[Code change snippets]
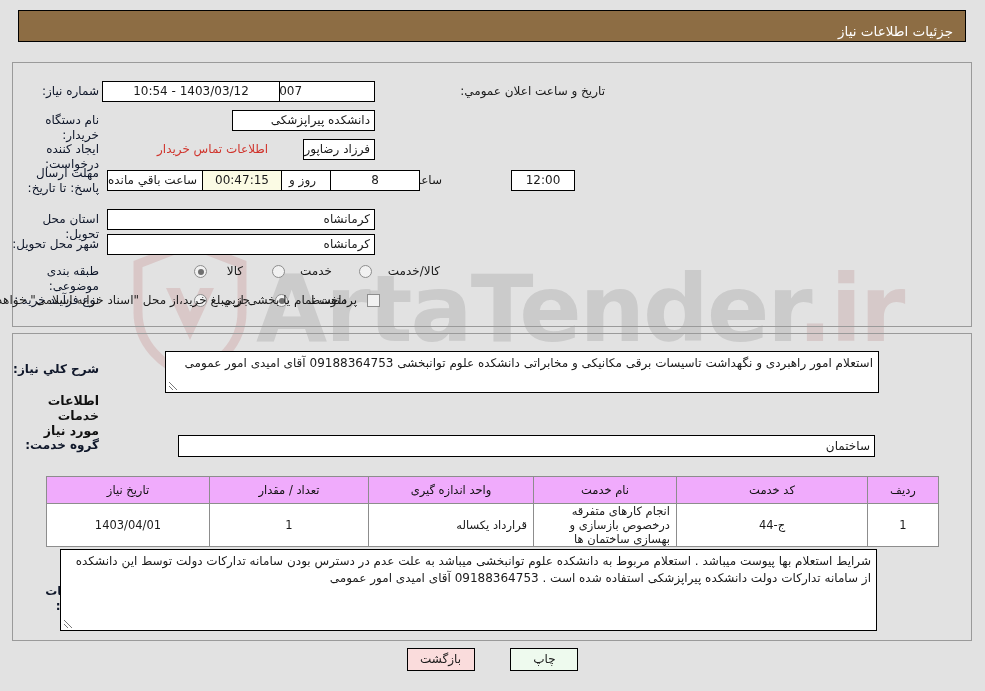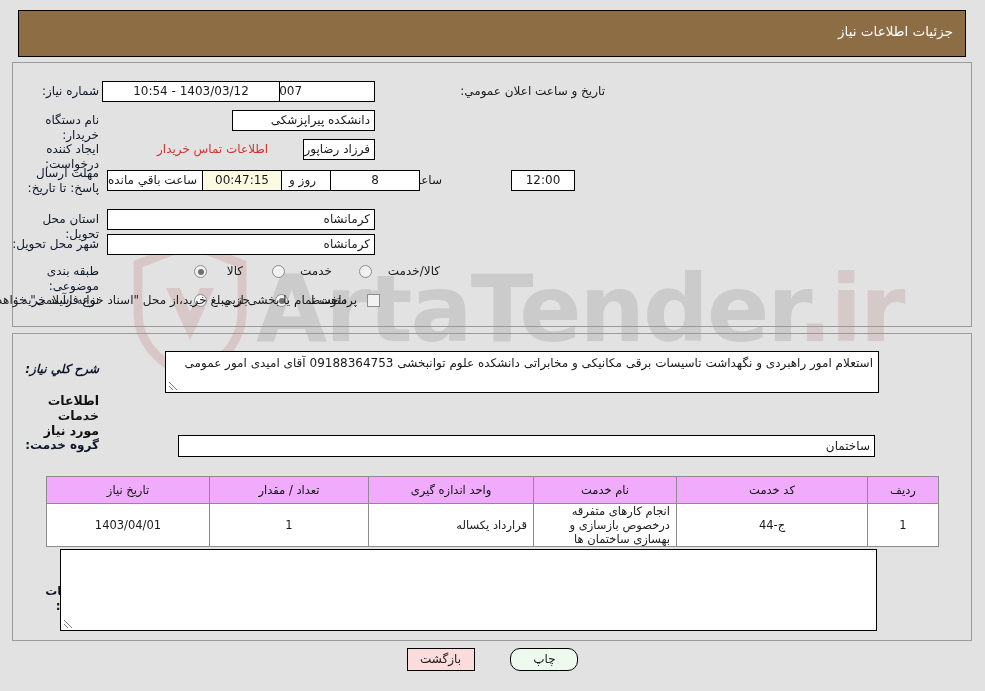"جزئیات اطلاعات نیاز" .titlebar { height: 47px -> 32px }
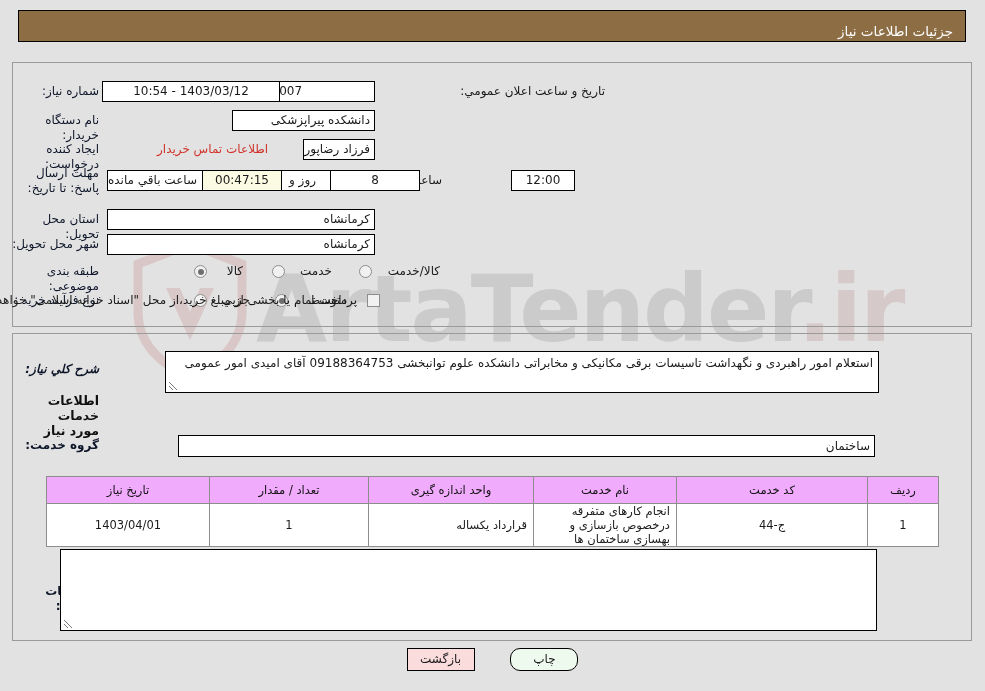"شرح کلي نیاز:" div.lbl { font-style: italic -> none }
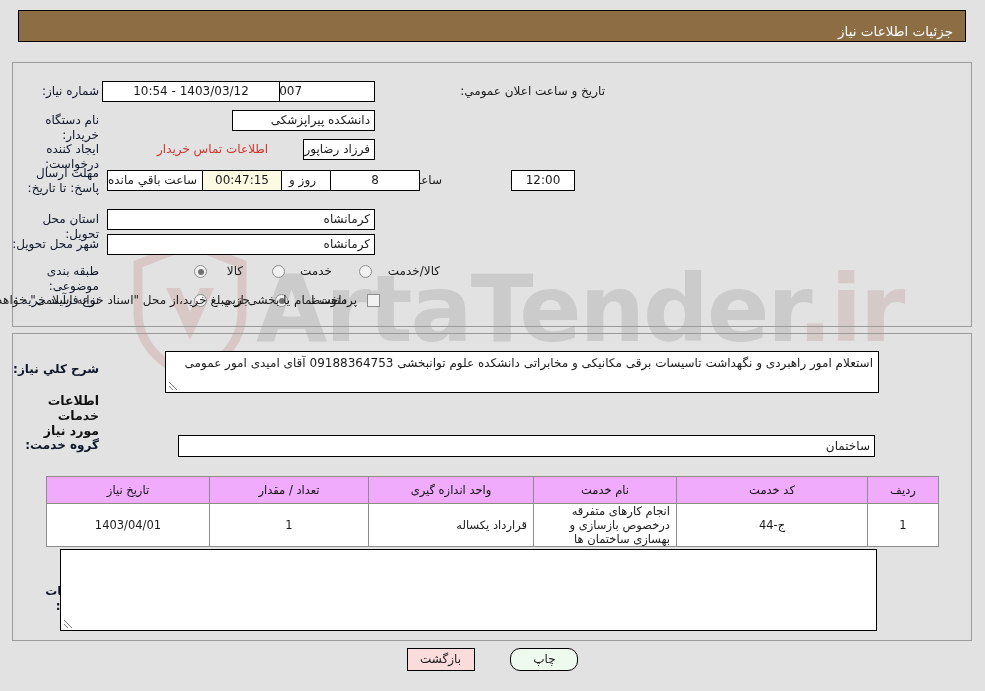"شرایط استعلام بها پیوست میباشد" span { html: none -> <span>شرایط استعلام بها پیوست میباشد . استعلام مربوط به دانشکده علوم توانبخشی میباشد به علت عدم در دسترس بودن سامانه تدارکات دولت توسط این دانشکده از سامانه تدارکات دولت دانشکده پیراپزشکی استفاده شده است . 09188364753 آقای امیدی امور عمومی</span> }
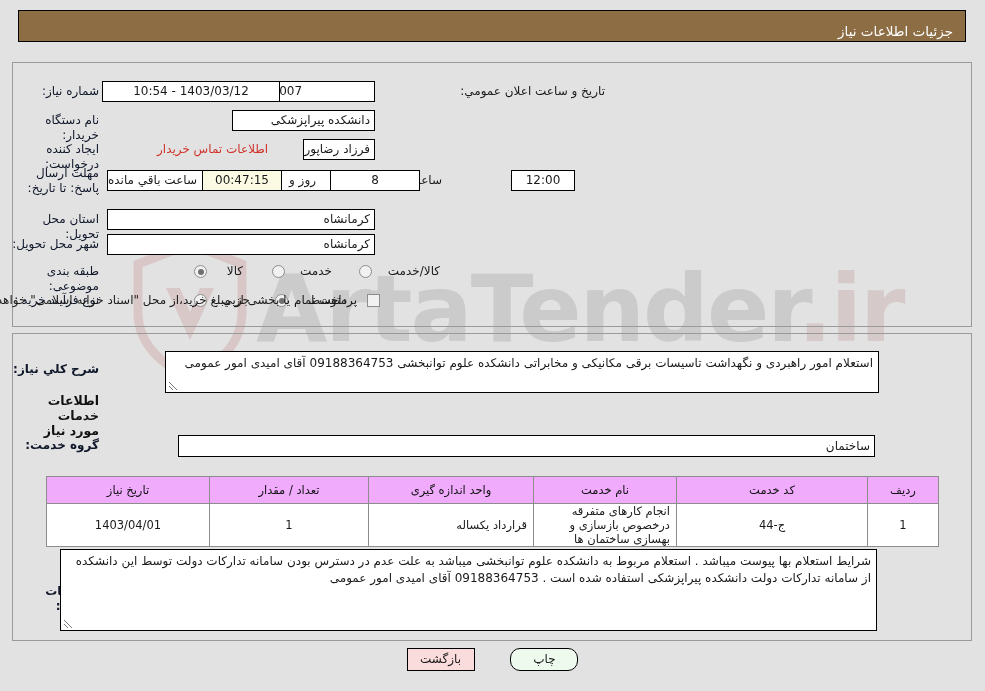"چاپ" .btn.print { border-radius: 10px -> none }
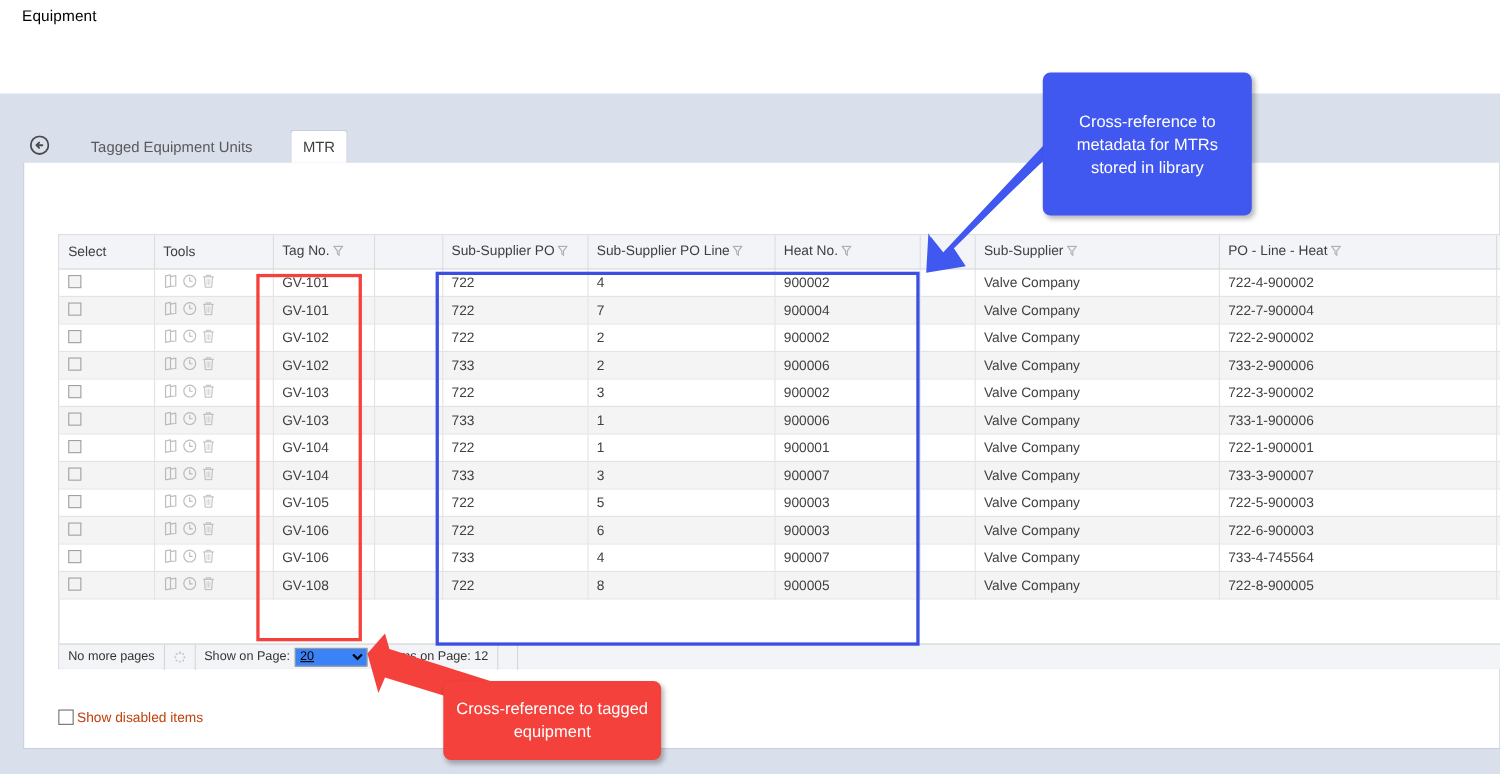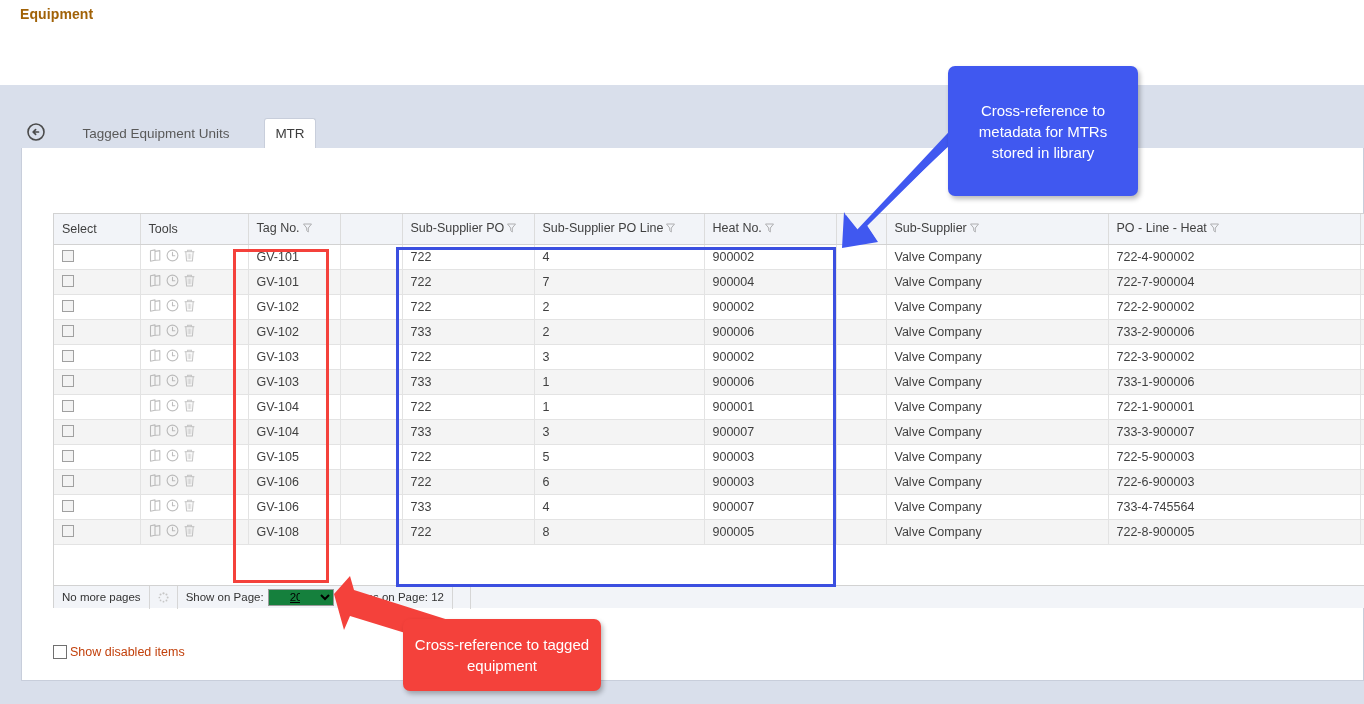"Equipment" #breadcrumb { color: #a16207 -> #000000; font-weight: bold -> normal }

**Assignment**. Send back the data above word for word, with the pictures left out.

**Answer to this exercise**.
"جزئیات اطلاعات نیاز" .titlebar { height: 47px -> 32px }
"شرح کلي نیاز:" div.lbl { font-style: italic -> none }
"شرایط استعلام بها پیوست میباشد" span { html: none -> <span>شرایط استعلام بها پیوست میباشد . استعلام مربوط به دانشکده علوم توانبخشی میباشد به علت عدم در دسترس بودن سامانه تدارکات دولت توسط این دانشکده از سامانه تدارکات دولت دانشکده پیراپزشکی استفاده شده است . 09188364753 آقای امیدی امور عمومی</span> }
"چاپ" .btn.print { border-radius: 10px -> none }
"Equipment" #breadcrumb { color: #a16207 -> #000000; font-weight: bold -> normal }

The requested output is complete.